“The essential implementation question becomes not simply ‘what’s implementable and what works’ but what is implementable and what works for whom, where, when and why?”— Meredith Honig, New Directions in Education Policy Implementation: Confronting Complexity

Honig’s vision of education research methods is easier said than done: too often we use education studies to draw general conclusions about an intervention’s effectiveness without investigating the precise circumstances in which that intervention thrives or fails. It’s this very distinction that came to my mind reading this month’s flattering RAND study of Carnegie Learning’s Cognitive Tutor Algebra I (CTAI) program.

RAND found that the blended-learning Algebra program boosted the average student’s performance by approximately eight percentile points. Researchers emphasized that this study considered “authentic implementation” settings—they tested the relative effectiveness of the program in actual school settings, across a diverse array of students and teachers. The results prove exciting in part because Carnegie is focusing on personalization: its product integrates traditional textbooks and teaching guides with automated tutoring software that provides self-paced individualized instruction and attempts to bring students to mastery of a topic before progressing to more advanced topics. The findings are among a limited set of early indicators that student-centered blended-learning models are poised to drive student outcomes at scale.

Randomized controlled studies like this are extremely rare, mostly because they are so costly. The U.S. Department of Education (DOE) invested $6 million in the study. Thomas Brock, Commissioner of the National Center for Education Research, spoke openly about how pleased the DOE is with the results.

Although I’m encouraged by the rigor of this research, good theory building demands that the research can’t stop here. When thorough studies demonstrate that a high enough proportion of a students benefit from an intervention, we tend to double down on those promising signals. In turn, the fact that some portion of students didn’t fare well is treated as probabilistic noise from which statistically significant signals of efficacy must be isolated. As a result, little is learned from the trial beyond the probabilistic profile of side effects and the proportion of people for whom a given intervention works.

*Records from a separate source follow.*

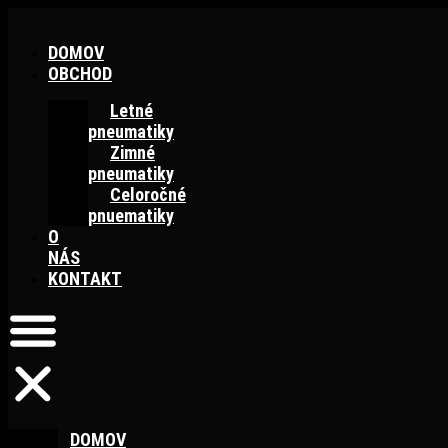
Preskočiť
na
DOMOV
obsah
OBCHOD
Letné
pneumatiky
Zimné
pneumatiky
Celoročné
pnuematiky
O
NÁS
KONTAKT
DOMOV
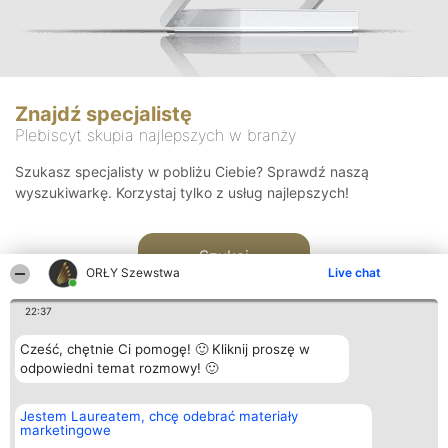
Znajdź specjalistę
Plebiscyt skupia najlepszych w branży
Szukasz specjalisty w pobliżu Ciebie? Sprawdź naszą
wyszukiwarkę. Korzystaj tylko z usług najlepszych!
Szukaj
ORŁY Szewstwa
Live chat
22:37
Cześć, chętnie Ci pomogę! 🙂 Kliknij proszę w
odpowiedni temat rozmowy! 🙂
Organizator plebiscytu
Plebiscyt
Kontakt
Jestem Laureatem, chcę odebrać materiały
Bright Side Solutions sp. z o.
Laureaci
Kontakt
marketingowe
o. sp. k.
Lista
ul. Ruska 22
wszystkich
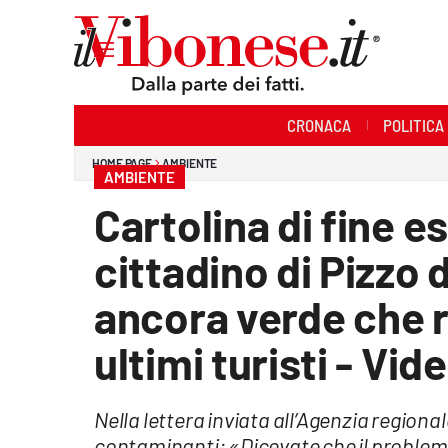
Sezioni
CRONACA
POLITICA
Cronaca
HOME PAGE
AMBIENTE
AMBIENTE
Politica
Cartolina di fine e
Sanità
cittadino di Pizzo
Ambiente
ancora verde che r
Società
ultimi turisti - Vid
Cultura
Nella lettera inviata all’Agenzia regionale 
Economia e Lavoro
contaminanti: «Dicevate che il problem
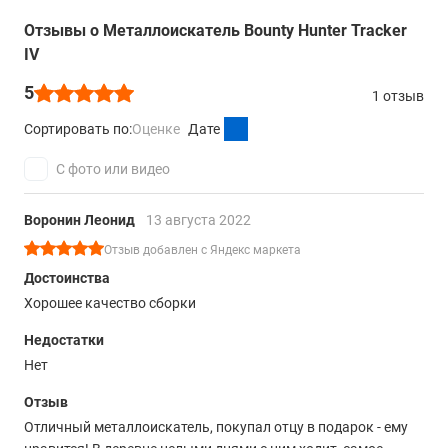
Длина
Отзывы о Металлоискатель Bounty Hunter Tracker
114 - 135 см
IV
Вес
5
1 отзыв
1,35 кг
Сортировать по:
Оценке
Дате
С фото или видео
Воронин Леонид
13 августа 2022
Отзыв добавлен с Яндекс маркета
Достоинства
Хорошее качество сборки
Недостатки
Нет
Отзыв
Отличный металлоискатель, покупал отцу в подарок - ему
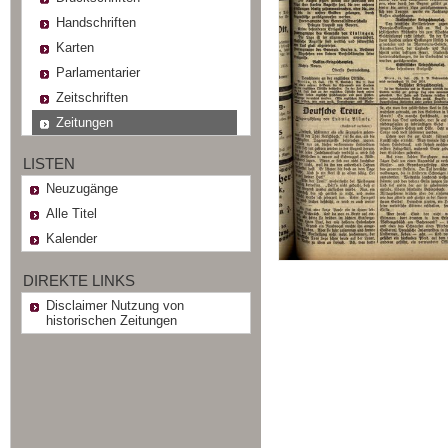
Handschriften
Karten
Parlamentarier
Zeitschriften
Zeitungen
LISTEN
Neuzugänge
Alle Titel
Kalender
DIREKTE LINKS
Disclaimer Nutzung von
historischen Zeitungen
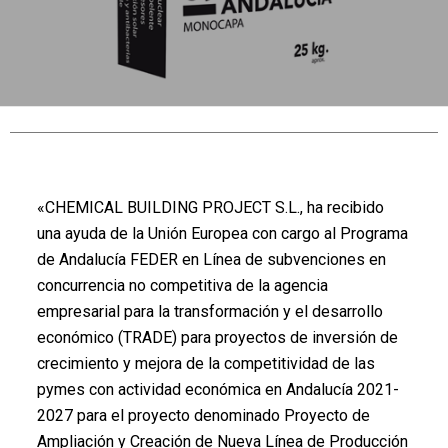
«CHEMICAL BUILDING PROJECT S.L., ha recibido
una ayuda de la Unión Europea con cargo al Programa
de Andalucía FEDER en Línea de subvenciones en
concurrencia no competitiva de la agencia
empresarial para la transformación y el desarrollo
económico (TRADE) para proyectos de inversión de
crecimiento y mejora de la competitividad de las
pymes con actividad económica en Andalucía 2021-
2027 para el proyecto denominado Proyecto de
Ampliación y Creación de Nueva Línea de Producción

Are we asking the right questions about the results of the CTAI study? RAND intends to follow-up with research on whether the software itself “caused” the boost in outcomes or if other factors—such as the sample size, teaching methods, or textbooks—explain the results. This is a key question in light of the rapid growth of online-learning programs. RAND is also conducting a concurrent study on the costs of the program, which is relevant because the program’s price tag exceeds that of other math curriculum providers.

These may be important questions, but we need to think critically about the fact that average student performance went up among CTAI users. Said differently, what RAND’s initial findings tell us is that only a portion of students who used the cognitive tutoring program responded favorably to it. To establish a sound theory of precisely why and how CTAI can drive outcomes, the next stage of research should be what we call an enriched research trial. At this next stage, researchers should dig in on the anomalies hidden within averages—students or schools for whom the intervention was not at all successful or was wildly successful—to tease apart what was different about the circumstances where those anomalies came up.

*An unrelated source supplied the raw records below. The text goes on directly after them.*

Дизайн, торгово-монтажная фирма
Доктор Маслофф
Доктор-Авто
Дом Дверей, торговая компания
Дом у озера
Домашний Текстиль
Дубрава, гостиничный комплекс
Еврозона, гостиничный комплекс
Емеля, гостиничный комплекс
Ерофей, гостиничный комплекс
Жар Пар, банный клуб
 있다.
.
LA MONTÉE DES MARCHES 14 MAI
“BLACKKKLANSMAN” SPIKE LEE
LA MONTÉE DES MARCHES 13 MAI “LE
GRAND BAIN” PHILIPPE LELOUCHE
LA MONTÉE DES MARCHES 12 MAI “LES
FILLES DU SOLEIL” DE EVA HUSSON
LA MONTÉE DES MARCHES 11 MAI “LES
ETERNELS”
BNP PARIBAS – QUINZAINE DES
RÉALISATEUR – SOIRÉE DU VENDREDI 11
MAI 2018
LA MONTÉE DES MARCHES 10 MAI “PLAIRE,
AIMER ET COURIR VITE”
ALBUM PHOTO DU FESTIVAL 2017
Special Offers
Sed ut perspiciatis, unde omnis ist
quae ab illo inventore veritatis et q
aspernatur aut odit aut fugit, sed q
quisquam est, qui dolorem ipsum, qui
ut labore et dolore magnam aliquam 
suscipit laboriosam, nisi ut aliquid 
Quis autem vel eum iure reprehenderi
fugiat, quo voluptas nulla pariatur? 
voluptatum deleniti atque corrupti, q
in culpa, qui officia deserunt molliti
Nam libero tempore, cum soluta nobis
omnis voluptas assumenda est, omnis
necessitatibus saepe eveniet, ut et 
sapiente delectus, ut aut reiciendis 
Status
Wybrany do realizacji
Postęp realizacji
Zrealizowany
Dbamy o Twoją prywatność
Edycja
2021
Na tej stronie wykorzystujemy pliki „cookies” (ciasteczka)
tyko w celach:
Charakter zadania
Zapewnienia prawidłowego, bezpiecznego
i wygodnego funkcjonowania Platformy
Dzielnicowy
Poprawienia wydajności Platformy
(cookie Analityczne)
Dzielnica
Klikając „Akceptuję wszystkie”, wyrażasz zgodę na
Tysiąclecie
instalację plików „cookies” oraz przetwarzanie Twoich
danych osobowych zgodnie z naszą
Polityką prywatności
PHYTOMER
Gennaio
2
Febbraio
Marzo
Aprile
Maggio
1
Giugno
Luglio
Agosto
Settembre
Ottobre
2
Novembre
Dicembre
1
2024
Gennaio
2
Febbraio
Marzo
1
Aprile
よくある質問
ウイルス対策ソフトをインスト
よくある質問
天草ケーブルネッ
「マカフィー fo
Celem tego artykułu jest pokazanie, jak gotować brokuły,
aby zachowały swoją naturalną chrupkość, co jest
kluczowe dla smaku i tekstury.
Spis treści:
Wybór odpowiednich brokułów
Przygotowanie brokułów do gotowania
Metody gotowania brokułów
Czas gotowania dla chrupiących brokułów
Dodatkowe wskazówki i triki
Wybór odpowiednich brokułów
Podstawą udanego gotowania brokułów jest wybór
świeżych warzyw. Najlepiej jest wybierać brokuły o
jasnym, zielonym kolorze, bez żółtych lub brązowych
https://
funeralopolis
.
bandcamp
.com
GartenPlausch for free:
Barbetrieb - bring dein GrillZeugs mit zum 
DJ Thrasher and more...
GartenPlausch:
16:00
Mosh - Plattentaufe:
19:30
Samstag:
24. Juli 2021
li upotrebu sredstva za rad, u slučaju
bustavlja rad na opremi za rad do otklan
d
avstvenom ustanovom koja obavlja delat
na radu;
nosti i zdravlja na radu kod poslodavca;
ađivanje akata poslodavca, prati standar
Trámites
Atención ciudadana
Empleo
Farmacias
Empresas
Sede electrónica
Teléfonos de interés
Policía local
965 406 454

The study itself hints at some such circumstances that might be salient. For example, as the study was conducted over two school years, researchers actually found no effects in the first year of implementation, but strong evidence in support of a positive effect (on the magnitude of the eight percentile points mentioned above) in the second year. There was no firm conclusion as to why these results varied so dramatically. The researchers speculated that during the first year, teachers appeared to deviate more radically from traditional teaching methods and that in the second year, resorted back to some traditional methods that may have actually raised outcomes. Such unknowns point to the important circumstances that could explain more about why and how CTAI helps students learn.

Many curriculum and software solutions are never tested in randomized controlled trials. Carnegie has honed a product that stood up to truly rigorous research. We should commend the company for its successes and applaud the federal government for investing in meaningful R&D in the blended-learning space. But educators looking for curriculum solutions should demand more information about the products they hire. To move this research forward one more step, the research community, foundations, and policymakers must frame these randomized controlled trials as an interwoven part of the research process rather than simply “tests” that occur at the end of the process.